▸ **Exercise**:
Starting at the first line below, copy through to the last line exactly.

▸ **Exercise input**:
== Segment start ==
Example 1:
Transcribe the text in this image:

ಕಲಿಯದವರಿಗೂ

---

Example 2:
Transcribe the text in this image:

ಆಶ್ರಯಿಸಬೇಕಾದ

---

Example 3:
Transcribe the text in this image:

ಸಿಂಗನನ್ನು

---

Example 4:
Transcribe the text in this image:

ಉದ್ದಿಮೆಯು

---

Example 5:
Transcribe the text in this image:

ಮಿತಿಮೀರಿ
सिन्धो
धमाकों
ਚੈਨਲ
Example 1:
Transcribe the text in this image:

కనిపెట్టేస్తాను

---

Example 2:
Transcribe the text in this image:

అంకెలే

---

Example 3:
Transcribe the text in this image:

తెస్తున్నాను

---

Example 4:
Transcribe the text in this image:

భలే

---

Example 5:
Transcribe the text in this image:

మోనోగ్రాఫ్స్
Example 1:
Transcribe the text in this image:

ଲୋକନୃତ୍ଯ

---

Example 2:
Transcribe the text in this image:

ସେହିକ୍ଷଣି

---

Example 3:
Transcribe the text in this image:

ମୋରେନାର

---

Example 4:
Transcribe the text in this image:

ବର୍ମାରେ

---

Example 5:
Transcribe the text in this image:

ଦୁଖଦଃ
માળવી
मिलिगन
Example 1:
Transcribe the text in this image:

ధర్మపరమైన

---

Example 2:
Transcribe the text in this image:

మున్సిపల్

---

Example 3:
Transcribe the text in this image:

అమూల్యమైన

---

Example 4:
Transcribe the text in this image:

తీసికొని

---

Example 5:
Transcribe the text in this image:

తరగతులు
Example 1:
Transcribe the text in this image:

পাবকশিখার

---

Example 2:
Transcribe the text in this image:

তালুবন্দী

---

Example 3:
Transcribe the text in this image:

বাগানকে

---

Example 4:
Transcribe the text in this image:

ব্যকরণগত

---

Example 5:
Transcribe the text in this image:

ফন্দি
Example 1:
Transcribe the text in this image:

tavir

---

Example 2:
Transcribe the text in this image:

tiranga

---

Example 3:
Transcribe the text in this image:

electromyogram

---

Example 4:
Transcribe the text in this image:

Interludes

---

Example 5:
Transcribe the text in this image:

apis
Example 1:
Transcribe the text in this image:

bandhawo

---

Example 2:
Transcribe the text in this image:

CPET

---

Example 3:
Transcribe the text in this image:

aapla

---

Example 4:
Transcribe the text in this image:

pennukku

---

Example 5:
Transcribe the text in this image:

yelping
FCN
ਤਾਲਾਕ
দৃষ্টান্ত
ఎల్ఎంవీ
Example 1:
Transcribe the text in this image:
== Segment end ==
▸ **Answer to this exercise**:
Example 1:
Transcribe the text in this image:

ಕಲಿಯದವರಿಗೂ

---

Example 2:
Transcribe the text in this image:

ಆಶ್ರಯಿಸಬೇಕಾದ

---

Example 3:
Transcribe the text in this image:

ಸಿಂಗನನ್ನು

---

Example 4:
Transcribe the text in this image:

ಉದ್ದಿಮೆಯು

---

Example 5:
Transcribe the text in this image:

ಮಿತಿಮೀರಿ
सिन्धो
धमाकों
ਚੈਨਲ
Example 1:
Transcribe the text in this image:

కనిపెట్టేస్తాను

---

Example 2:
Transcribe the text in this image:

అంకెలే

---

Example 3:
Transcribe the text in this image:

తెస్తున్నాను

---

Example 4:
Transcribe the text in this image:

భలే

---

Example 5:
Transcribe the text in this image:

మోనోగ్రాఫ్స్
Example 1:
Transcribe the text in this image:

ଲୋକନୃତ୍ଯ

---

Example 2:
Transcribe the text in this image:

ସେହିକ୍ଷଣି

---

Example 3:
Transcribe the text in this image:

ମୋରେନାର

---

Example 4:
Transcribe the text in this image:

ବର୍ମାରେ

---

Example 5:
Transcribe the text in this image:

ଦୁଖଦଃ
માળવી
मिलिगन
Example 1:
Transcribe the text in this image:

ధర్మపరమైన

---

Example 2:
Transcribe the text in this image:

మున్సిపల్

---

Example 3:
Transcribe the text in this image:

అమూల్యమైన

---

Example 4:
Transcribe the text in this image:

తీసికొని

---

Example 5:
Transcribe the text in this image:

తరగతులు
Example 1:
Transcribe the text in this image:

পাবকশিখার

---

Example 2:
Transcribe the text in this image:

তালুবন্দী

---

Example 3:
Transcribe the text in this image:

বাগানকে

---

Example 4:
Transcribe the text in this image:

ব্যকরণগত

---

Example 5:
Transcribe the text in this image:

ফন্দি
Example 1:
Transcribe the text in this image:

tavir

---

Example 2:
Transcribe the text in this image:

tiranga

---

Example 3:
Transcribe the text in this image:

electromyogram

---

Example 4:
Transcribe the text in this image:

Interludes

---

Example 5:
Transcribe the text in this image:

apis
Example 1:
Transcribe the text in this image:

bandhawo

---

Example 2:
Transcribe the text in this image:

CPET

---

Example 3:
Transcribe the text in this image:

aapla

---

Example 4:
Transcribe the text in this image:

pennukku

---

Example 5:
Transcribe the text in this image:

yelping
FCN
ਤਾਲਾਕ
দৃষ্টান্ত
ఎల్ఎంవీ
Example 1:
Transcribe the text in this image:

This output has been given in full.